Dieren is one of those many small towns I passed on the Gelderse IJssel.
After a few kilometers I turned right on the Pannerdens Kanaal to Arnhem, and in Arnhem I turned right on the Gelderse IJssel. The Gelderse IJssel has a smooth winding way through a very pleasant and variable landscape. Well worth seeing.
In these two waters there were not so many ships and at noon it stopped raining and there was some sun, so it was a pleasant trip up to the old Hansa-town Zutphen.


One of many windmills I saw along the canal today.
On May 27th I continued the trip along the Gelderse IJssel. The Landscape is very beautiful in this area. I passed several old villages and towns and a lot of farms with windmills. I stopped for the night in the old Hansa-town Kampen, and took a walk downtown before dinner. Very beautiful and interesting indeed.
There were several rainshowers during the day, but also much warmer than yesterday.
Bibbi in De Buitenhaven in Kampen.


The lock in Lemmar is actually the first Dutch lock I get into, and that on the third day of sailing in Dutch waters! I did not have to wait long to get into it and to get through was easy.
Thursday May 28th I sail out on the big Dutch lake IJsselmeer, up to Lemmer and a bit into the Prinses Margriet Kanaal.
It was an oustanding experience!
The IJsselmeer is like the open sea. You can only see the coast at one side - at least a day like this with a little mist.
I went into the harbour of Urk to get fuel, which will be the westernmost harbour of this trip.
Sailing in the Gelderse IJssel was much like sailing in the German canals. Sailing in Prinses Margriet Kanaal seems to be more genuin Dutch. Here there are no trees along the canal, so you can see the beautiful landscape. There are many more pleasureboats out sailing. And I mean sailing! On the German canals I did not see one sailing boat. Here there were loads of them.

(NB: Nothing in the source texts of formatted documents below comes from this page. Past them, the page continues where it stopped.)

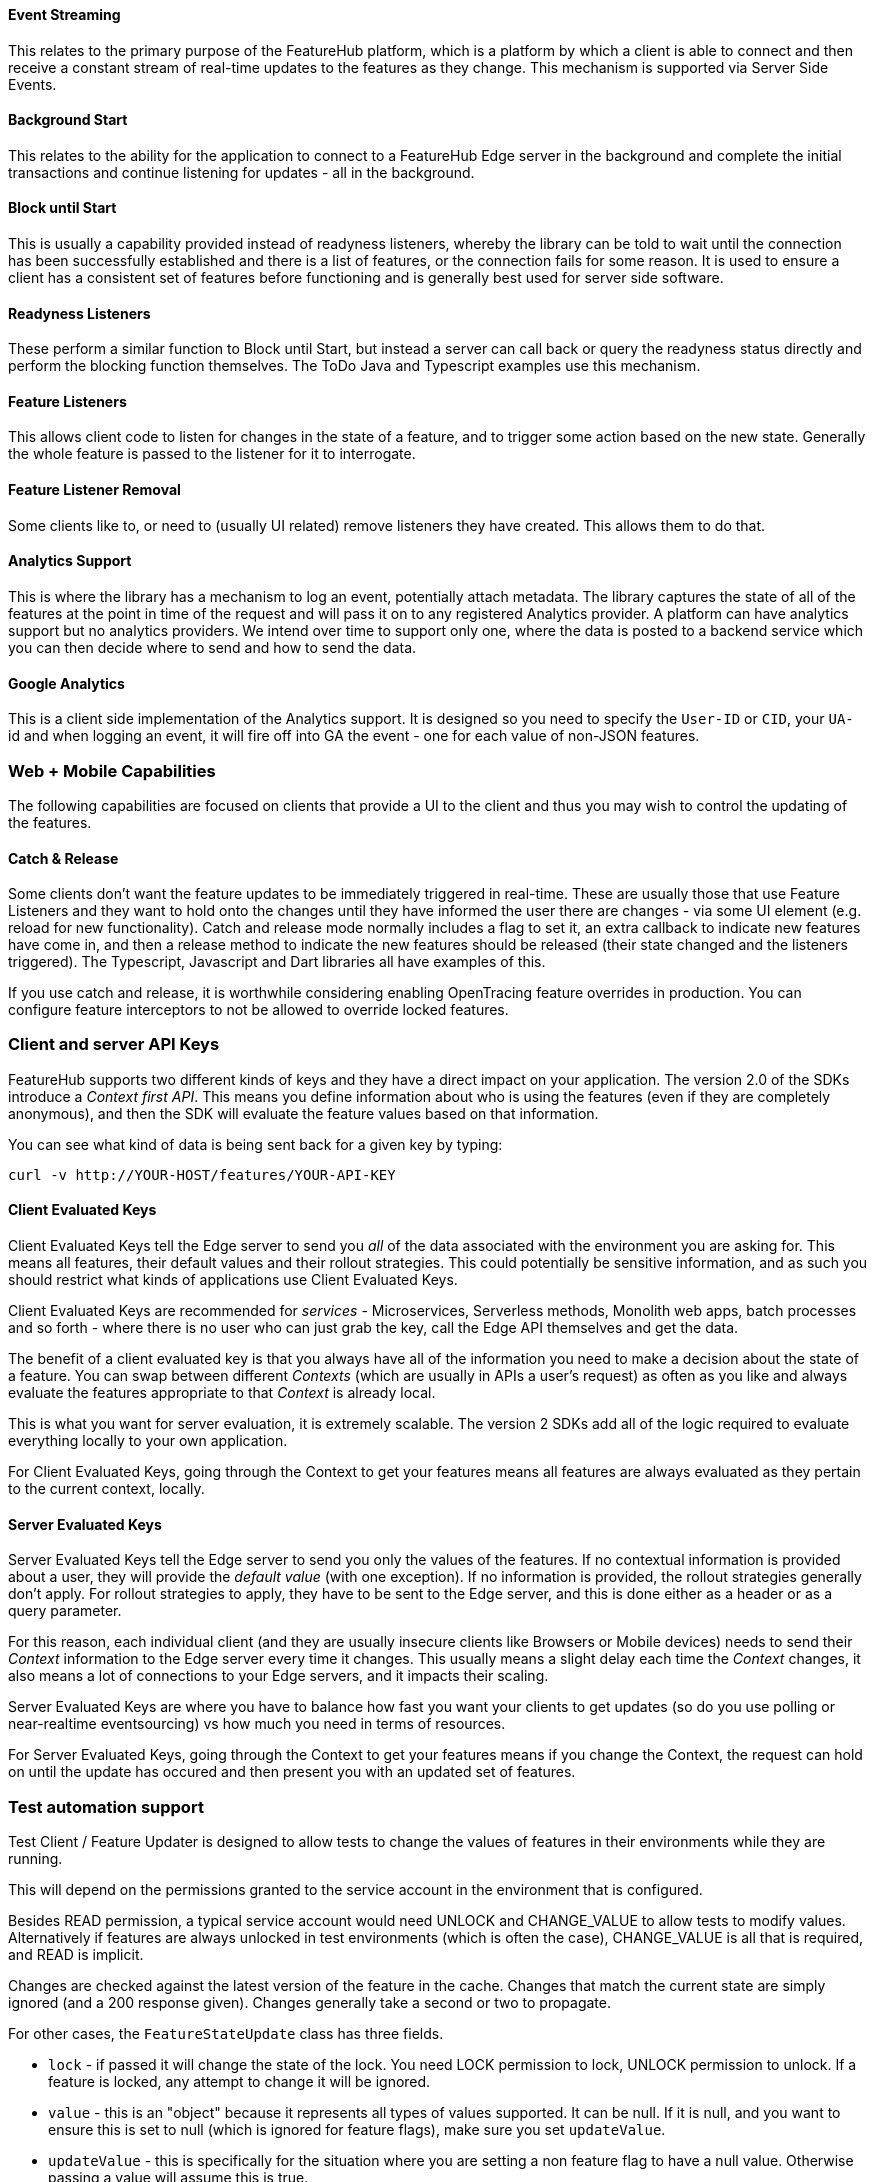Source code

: ==== Event Streaming

This relates to the primary purpose of the FeatureHub platform, which is a platform by which a client is able to connect and then receive a constant stream of real-time updates to the features as they change.
This mechanism is supported via Server Side Events.

==== Background Start

This relates to the ability for the application to connect to a FeatureHub Edge server in the background and complete the initial transactions and continue listening for updates - all in the background.

==== Block until Start

This is usually a capability provided instead of readyness listeners, whereby the library can be told to wait until the connection has been successfully established and there is a list of features, or the connection fails for some reason.
It is used to ensure a client has a consistent set of features before functioning and is generally best used for server side software.

==== Readyness Listeners

These perform a similar function to Block until Start, but instead a server can call back or query the readyness status directly and perform the blocking function themselves.
The ToDo Java and Typescript examples use this mechanism.

==== Feature Listeners

This allows client code to listen for changes in the state of a feature, and to trigger some action based on the new state.
Generally the whole feature is passed to the listener for it to interrogate.

==== Feature Listener Removal

Some clients like to, or need to (usually UI related) remove listeners they have created.
This allows them to do that.

==== Analytics Support

This is where the library has a mechanism to log an event, potentially attach metadata.
The library captures the state of all of the features at the point in time of the request and will pass it on to any registered Analytics provider.
A platform can have analytics support but no analytics providers.
We intend over time to support only one, where the data is posted to a backend service which you can then decide where to send and how to send the data.

==== Google Analytics

This is a client side implementation of the Analytics support.
It is designed so you need to specify the `User-ID` or `CID`, your `UA-` id and when logging an event, it will fire off into GA the event - one for each value of non-JSON features.

=== Web + Mobile Capabilities

The following capabilities are focused on clients that provide a UI to the client and thus you may wish to control
the updating of the features.

==== Catch & Release

Some clients don't want the feature updates to be immediately triggered in real-time.
These are usually those that use Feature Listeners and they want to hold onto the changes until they have informed the user there are changes - via some UI element (e.g. reload for new functionality).
Catch and release mode normally includes a flag to set it, an extra callback to indicate new features have come in, and then a release method to indicate the new features should be released (their state changed and the listeners triggered).
The Typescript, Javascript and Dart libraries all have examples of this.

If you use catch and release, it is worthwhile considering enabling OpenTracing feature overrides in production.
You can configure feature interceptors to not be allowed to override locked features.

=== Client and server API Keys

FeatureHub supports two different kinds of keys and they have a direct impact on your application. The version 2.0 of
the SDKs introduce a _Context first API_. This means you define information about who is using the features (even if they
are completely anonymous), and then the SDK will evaluate the feature values based on that information. 

You can see what kind of data is being sent back for a given key by typing:

----
curl -v http://YOUR-HOST/features/YOUR-API-KEY
----

==== Client Evaluated Keys
Client Evaluated Keys tell the Edge server to send you _all_ of the data associated with the environment you are asking for. 
This means all features, their default values and their rollout strategies. This could potentially be
sensitive information, and as such you should restrict what kinds of applications use Client Evaluated Keys.

Client Evaluated Keys are recommended for _services_ - Microservices, Serverless methods, Monolith web apps, batch processes and so forth - where there is no user who can just grab the key, call the Edge API themselves and get the data.

The benefit of a client evaluated key is that you always have all of the information you need to make a decision about the state
of a feature. You can swap between different _Contexts_ (which are usually in APIs a user's request) as often as you like and 
always evaluate the features appropriate to that _Context_ is already local. 

This is what you want for server evaluation, it is extremely scalable. The version 2 SDKs add all of the logic required to
evaluate everything locally to your own application.

For Client Evaluated Keys, going through the Context to get your features means all features are always evaluated
as they pertain to the current context, locally.

==== Server Evaluated Keys
Server Evaluated Keys tell the Edge server to send you only the values of the features. If no contextual information is 
provided about a user, they will provide the _default value_ (with one exception). If no information is provided, the 
rollout strategies generally don't apply. For rollout strategies to apply, they have to be sent to the Edge server, and
this is done either as a header or as a query parameter. 

For this reason, each individual client (and they are usually insecure clients like Browsers or Mobile devices) needs
to send their _Context_ information to the Edge server every time it changes. This usually means a slight delay each time
the _Context_ changes, it also means a lot of connections to your Edge servers, and it impacts their scaling.

Server Evaluated Keys are where you have to balance how fast you want your clients to get updates (so do you use
polling or near-realtime eventsourcing) vs how much you need in terms of resources. 

For Server Evaluated Keys, going through the Context to get your features means if you change the Context, the
request can hold on until the update has occured and then present you with an updated set of features. 


=== Test automation support 

Test Client / Feature Updater is designed to allow tests to change the values of features in their environments while they are running.

This will depend on the permissions granted to the service account in the environment that is configured.

Besides READ permission, a typical service account would need UNLOCK and CHANGE_VALUE to allow tests to modify values.
Alternatively if features are always unlocked in test environments (which is often the case), CHANGE_VALUE is all that is required, and READ is implicit.

Changes are checked against the latest version of the feature in the cache.
Changes that match the current state are simply ignored (and a 200 response given).
Changes generally take a second or two to propagate.

For other cases, the `FeatureStateUpdate` class has three fields.

- `lock` - if passed it will change the state of the lock.
You need LOCK permission to lock, UNLOCK permission to unlock.
If a feature is locked, any attempt to change it will be ignored.
- `value` - this is an "object" because it represents all types of values supported.
It can be null.
If it is null, and you want to ensure this is set to null (which is ignored for feature flags), make sure you set `updateValue`.
- `updateValue` - this is specifically for the situation where you are setting a non feature flag to have a null value.
Otherwise passing a value will assume this is true.

=== Feature Interceptors

Feature Interceptors are the ability to intercept the request for a feature. They only operate in imperative state, so when
code specifically requests the value of a feature, they don't cause events to trigger. They are designed to function
to enable specific kinds of use cases, such as:

- allowing external storage of features, such as in a text file. This allows developers to override the value of features in their local running infrastructure without having to have a dedicated Environment for themselves or be connected.
- allow per request overriding of features for example with OpenTracing or OpenTelemetry.
Because of the nature of OpenTracing and OpenTelemetry, this allows you to listen to events from message queue systems like NATs, Kafka, ActiveMQ, etc.

It is unlikely you would be using these in production or staging environments as they are designed to make the development and testing of your feature based applications easier.
They can however be used in production, and you can tell them that if the feature is locked, their statuses cannot be overridden.
So in a test or development environment you should unlock your features and other environments you should lock them.

This prevents bad actors from poking at your apis and turning features on before they are ready.

=== Licensing

All SDKs are MIT licensed, as they reside in the client codebase.
Downstream dependencies are not assured to be so.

The tower and brigde of Spannenburg by the Prinses Margriet Kanaal.
I stopped in Grou for the night and took a walk in the town in the evening. Seems to be a very nice old town, with a lot of shops and restaurants. Guess this place will be crowded in the tourist season.


Bibbi in the Oosterhaven in the city centre of Groningen.
May 29th started with heavy thunder and ligthning - and rain of course! Between two rainshowers I had some shopping done and left Grou.
After a few kilometers I made a detour into to lake-area Alde Feanen. And that was really fantastic! Extremely beautiful landscape and a lot of places to moor the boat for a night or two. I would have liked to stay here longer, but got to get further toady.
Back into the Prinses Margriet Kanaal I hanged on to a barge. There are quite a few bridges that must be opened, and I had to pass through two locks to get to Groningen. And the easiest way to do this is by hanging on to a barge. But this barge was a bit slow so it took longer than I expected. But it was a nice days sailing anyway, with some rain in the locks - that's the tradition with Bibbi II!
In Groningen I found a place in the Oosterhaven in the middle of the town.

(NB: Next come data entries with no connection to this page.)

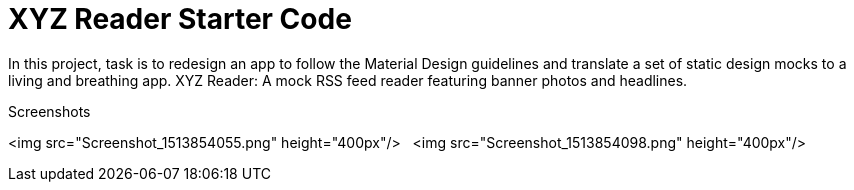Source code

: = XYZ Reader Starter Code

In this project, task is to redesign an app to follow the Material Design guidelines and translate a set of static design mocks to a living and breathing app.
XYZ Reader: A mock RSS feed reader featuring banner photos and headlines.

Screenshots

<img src="Screenshot_1513854055.png" height="400px"/> &nbsp;&nbsp;<img src="Screenshot_1513854098.png" height="400px"/>
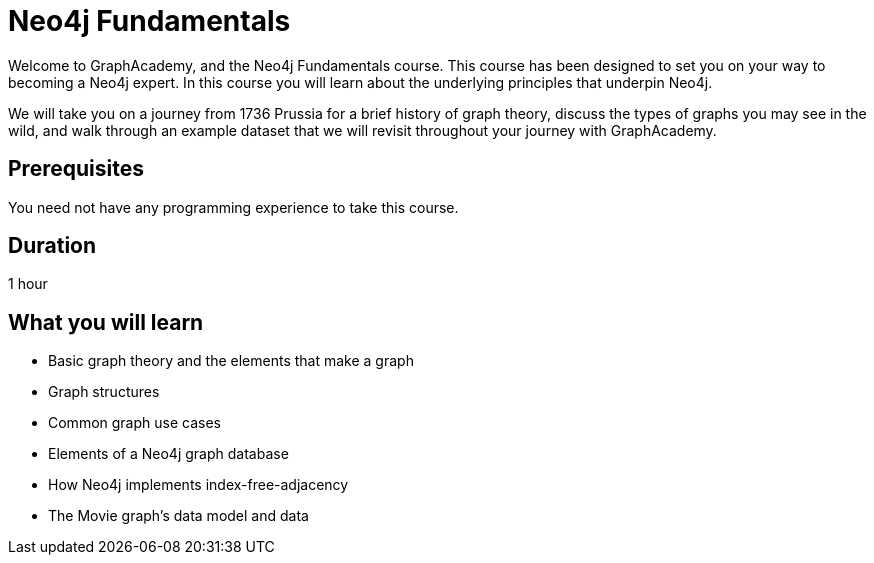 = Neo4j Fundamentals
:categories: beginners:1
:status: active
:next: cypher-fundamentals
:duration: 1 hour
:caption: Learn the basics of Neo4j and the property graph model
:video: https://www.youtube.com/embed/W6p0oNbzW3o
:translations: jp-neo4j-fundamentals,cn-neo4j-fundamentals

// == Course Description

Welcome to GraphAcademy, and the Neo4j Fundamentals course.
This course has been designed to set you on your way to becoming a Neo4j expert.
In this course you will learn about the underlying principles that underpin Neo4j.

We will take you on a journey from 1736 Prussia for a brief history of graph theory,  discuss the types of graphs you may see in the wild, and walk through an example dataset that we will revisit throughout your journey with GraphAcademy.


// This course introduces you to graph databases and how Neo4j supports them.

// This course contains videos, content, and questions to check your understanding of the content.

== Prerequisites

You need not have any programming experience to take this course.

== Duration

1 hour

== What you will learn

* Basic graph theory and the elements that make a graph
* Graph structures
* Common graph use cases
* Elements of a Neo4j graph database
* How Neo4j implements index-free-adjacency
* The Movie graph's data model and data
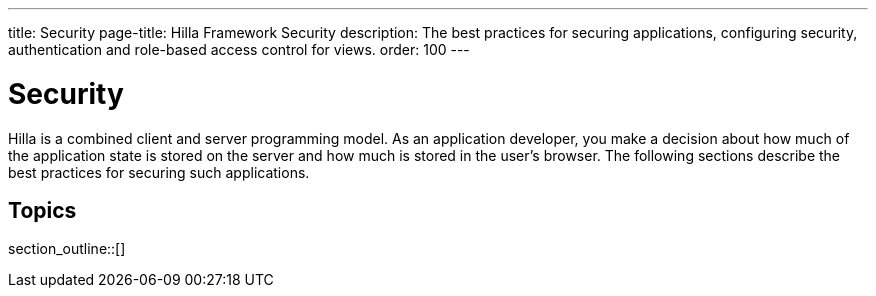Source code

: ---
title: Security
page-title: Hilla Framework Security
description: The best practices for securing applications, configuring security, authentication and role-based access control for views.
order: 100
---
// tag::content[]

// TODO try to move content from this section to places where they are connected, like "securing endpoints" should be in the endpoints article, and authorizing view access should be in routing and navigation

= Security

Hilla is a combined client and server programming model.
As an application developer, you make a decision about how much of the application state is stored on the server and how much is stored in the user's browser.
The following sections describe the best practices for securing such applications.

== Topics

section_outline::[]

// end::content[]
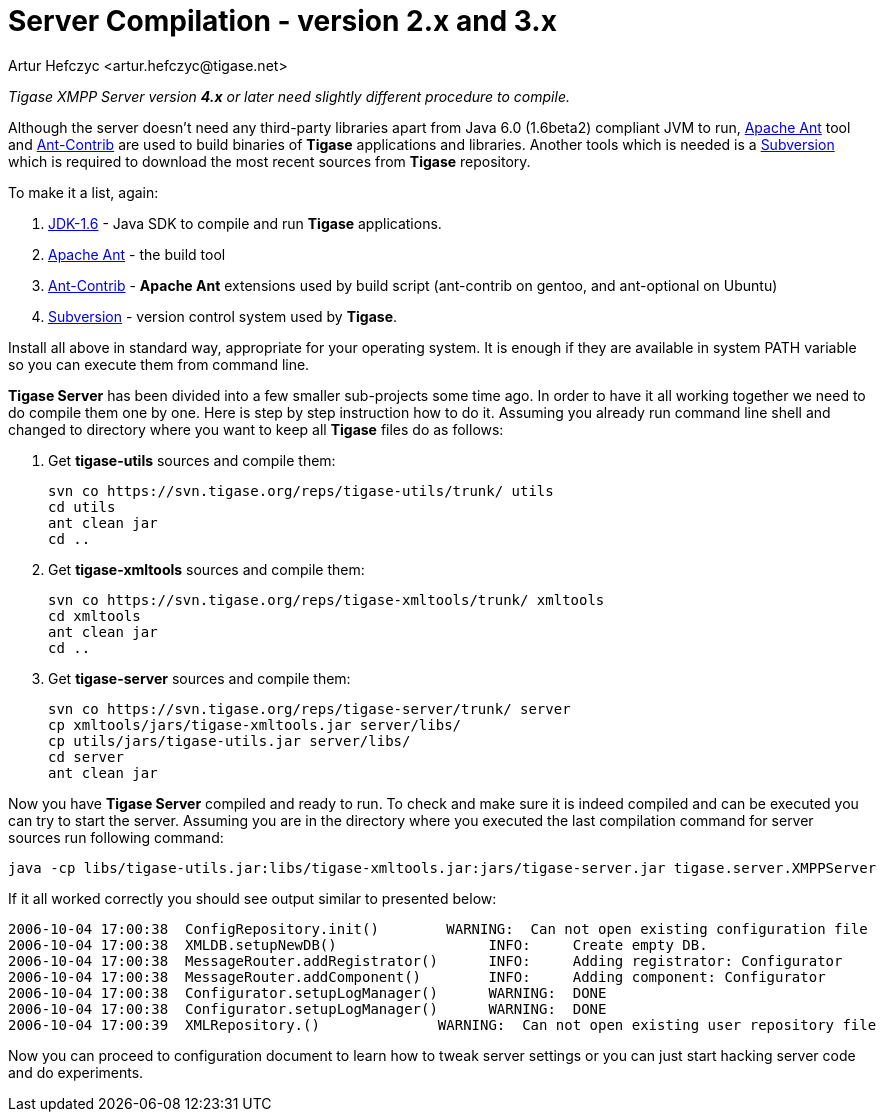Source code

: [[scv23]]
Server Compilation - version 2.x and 3.x
========================================
:author: Artur Hefczyc <artur.hefczyc@tigase.net>
:version: v2.0, June 2014: Reformatted for AsciiDoc.
:date: 2010-04-06 21:22
:revision: v2.1

:toc:
:numbered:
:website: http://tigase.net/

_Tigase XMPP Server version *4.x* or later need slightly different procedure to compile._

Although the server doesn't need any third-party libraries apart from Java 6.0 (1.6beta2) compliant JVM to run, link:http://ant.apache.org/[Apache Ant] tool and link:http://ant-contrib.sourceforge.net/[Ant-Contrib] are used to build binaries of *Tigase* applications and libraries. Another tools which is needed is a link:http://subversion.tigris.org/[Subversion] which is required to download the most recent sources from *Tigase* repository.

To make it a list, again:

. link:http://java.sun.com/javase/6/webnotes/install/index.html[JDK-1.6] - Java SDK to compile and run *Tigase* applications.
. link:http://ant.apache.org/[Apache Ant] - the build tool
. link:http://ant-contrib.sourceforge.net/[Ant-Contrib] - *Apache Ant* extensions used by build script (ant-contrib on gentoo, and ant-optional on Ubuntu)
. link:http://subversion.tigris.org/[Subversion] - version control system used by *Tigase*.

Install all above in standard way, appropriate for your operating system. It is enough if they are available in system PATH variable so you can execute them from command line.

*Tigase Server* has been divided into a few smaller sub-projects some time ago. In order to have it all working together we need to do compile them one by one. Here is step by step instruction how to do it. Assuming you already run command line shell and changed to directory where you want to keep all *Tigase* files do as follows:

. Get *tigase-utils* sources and compile them:
+
[source,bash]
------------------------------------------------------------
svn co https://svn.tigase.org/reps/tigase-utils/trunk/ utils
cd utils
ant clean jar
cd ..
------------------------------------------------------------
. Get *tigase-xmltools* sources and compile them:
+
[source,bash]
------------------------------------------------------------------
svn co https://svn.tigase.org/reps/tigase-xmltools/trunk/ xmltools
cd xmltools
ant clean jar
cd ..
------------------------------------------------------------------
. Get *tigase-server* sources and compile them:
+
[source,bash]
svn co https://svn.tigase.org/reps/tigase-server/trunk/ server
cp xmltools/jars/tigase-xmltools.jar server/libs/
cp utils/jars/tigase-utils.jar server/libs/
cd server
ant clean jar

Now you have *Tigase Server* compiled and ready to run. To check and make sure it is indeed compiled and can be executed you can try to start the server. Assuming you are in the directory where you executed the last compilation command for server sources run following command:

[source,bash]
java -cp libs/tigase-utils.jar:libs/tigase-xmltools.jar:jars/tigase-server.jar tigase.server.XMPPServer

If it all worked correctly you should see output similar to presented below:

[source,bash]
2006-10-04 17:00:38  ConfigRepository.init()        WARNING:  Can not open existing configuration file
2006-10-04 17:00:38  XMLDB.setupNewDB()                  INFO:     Create empty DB.
2006-10-04 17:00:38  MessageRouter.addRegistrator()      INFO:     Adding registrator: Configurator
2006-10-04 17:00:38  MessageRouter.addComponent()        INFO:     Adding component: Configurator
2006-10-04 17:00:38  Configurator.setupLogManager()      WARNING:  DONE
2006-10-04 17:00:38  Configurator.setupLogManager()      WARNING:  DONE
2006-10-04 17:00:39  XMLRepository.()              WARNING:  Can not open existing user repository file

Now you can proceed to configuration document to learn how to tweak server settings or you can just start hacking server code and do experiments.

I spent Saturday May 30th with some shopping and strolling around in Groningen, and waiting for Ingrid. She was due to come with a train in the afternoon. And when she came I was at the station to meet her and then we spent an hour or two at the boat before we went ashore for a stroll in town and a meal at 't Pannekoekschip, the pancake-restaurant at a ship in a canal - it's world-famous - at least in the Netherlands!

The Bloemenhofbrug over the Ems-kanaal.
On Sunday we sailed along the the Ems-kanaal fron Groningen to Delfzijl and passed the lock out in the North Sea. We moored in the yacht-harbour and immediately found out that there was a harbour festival here. There were at least two stages built on the quay not far from us. For some reason different musical groups appeared at the two stages at the same time and we could not really enjoy the music mixed in this way.
The weather was extremely hot today, until in the afternoon when there were some heavy rainshowers with thunder and lightning. After that we walked into the town centre and found out there was a caneval there too.
Delfzijl greeted us with a harbour festival when we arrived.